*Work to be completed*:
Look through the records and copy each line with the string "SEPTEMBER" in it.

*Data extract*:
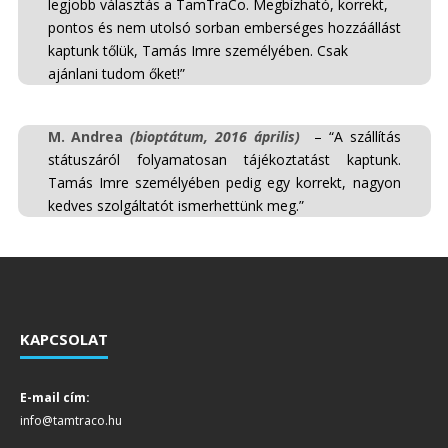
legjobb választás a TamTraCo. Megbízható, korrekt,
pontos és nem utolsó sorban emberséges hozzáállást
kaptunk tőlük, Tamás Imre személyében. Csak
ajánlani tudom őket!”
M. Andrea
(bioptátum, 2016 április)
– “A szállítás
státuszáról folyamatosan tájékoztatást kaptunk.
Tamás Imre személyében pedig egy korrekt, nagyon
kedves szolgáltatót ismerhettünk meg.”
KAPCSOLAT
E-mail cím:
info@tamtraco.hu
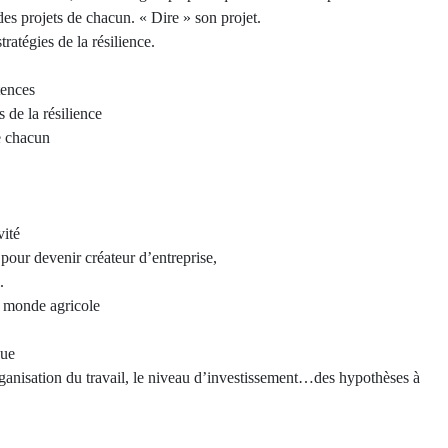
des projets de chacun. « Dire » son projet.
tratégies de la résilience.
tences
s de la résilience
de chacun
vité
é pour devenir créateur d’entreprise,
.
 monde agricole
que
organisation du travail, le niveau d’investissement…des hypothèses à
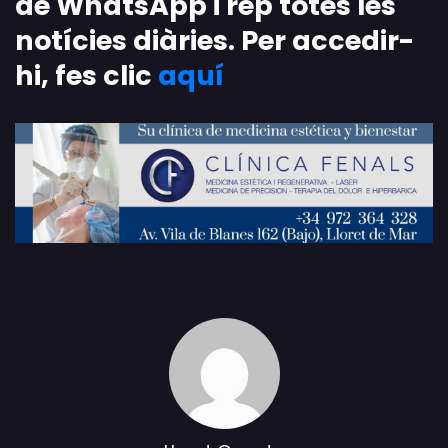
de WhatsApp i rep totes les
notícies diàries. Per accedir-
hi, fes clic
aquí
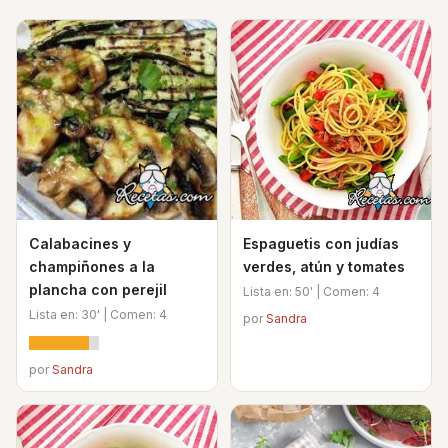
Calabacines y
Espaguetis con judías
champiñones a la
verdes, atún y tomates
plancha con perejil
Lista en: 50' | Comen: 4
Lista en: 30' | Comen: 4
por
Sandra
por
Sandra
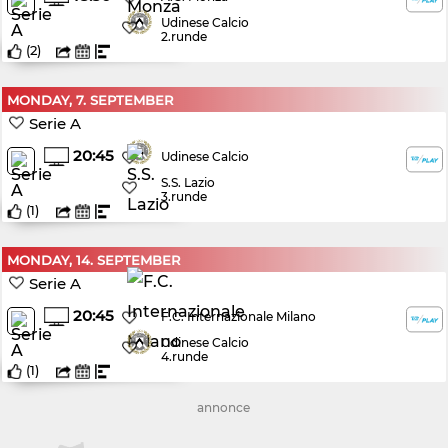
Udinese Calcio
2.runde
(
2
)
MONDAY, 7. SEPTEMBER
Serie A
20:45
Udinese Calcio
S.S. Lazio
3.runde
(
1
)
MONDAY, 14. SEPTEMBER
Serie A
20:45
F.C. Internazionale Milano
Udinese Calcio
4.runde
(
1
)
annonce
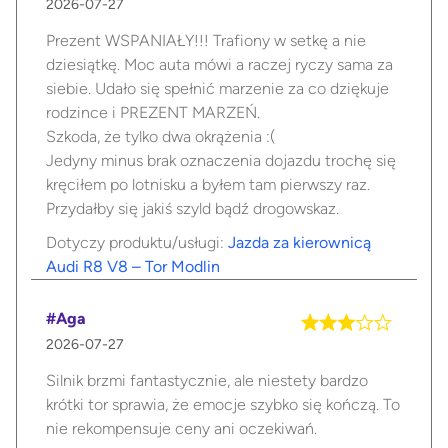
2026-07-27
Prezent WSPANIAŁY!!! Trafiony w setkę a nie
dziesiątkę. Moc auta mówi a raczej ryczy sama za
siebie. Udało się spełnić marzenie za co dziękuje
rodzince i PREZENT MARZEŃ.
Szkoda, że tylko dwa okrążenia :(
Jedyny minus brak oznaczenia dojazdu trochę się
kręciłem po lotnisku a byłem tam pierwszy raz.
Przydałby się jakiś szyld bądź drogowskaz.
Dotyczy produktu/usługi:
Jazda za kierownicą
Audi R8 V8 – Tor Modlin
#Aga
2026-07-27
Silnik brzmi fantastycznie, ale niestety bardzo
krótki tor sprawia, że emocje szybko się kończą. To
nie rekompensuje ceny ani oczekiwań.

*Result of the exercise*:
MONDAY, 7. SEPTEMBER
MONDAY, 14. SEPTEMBER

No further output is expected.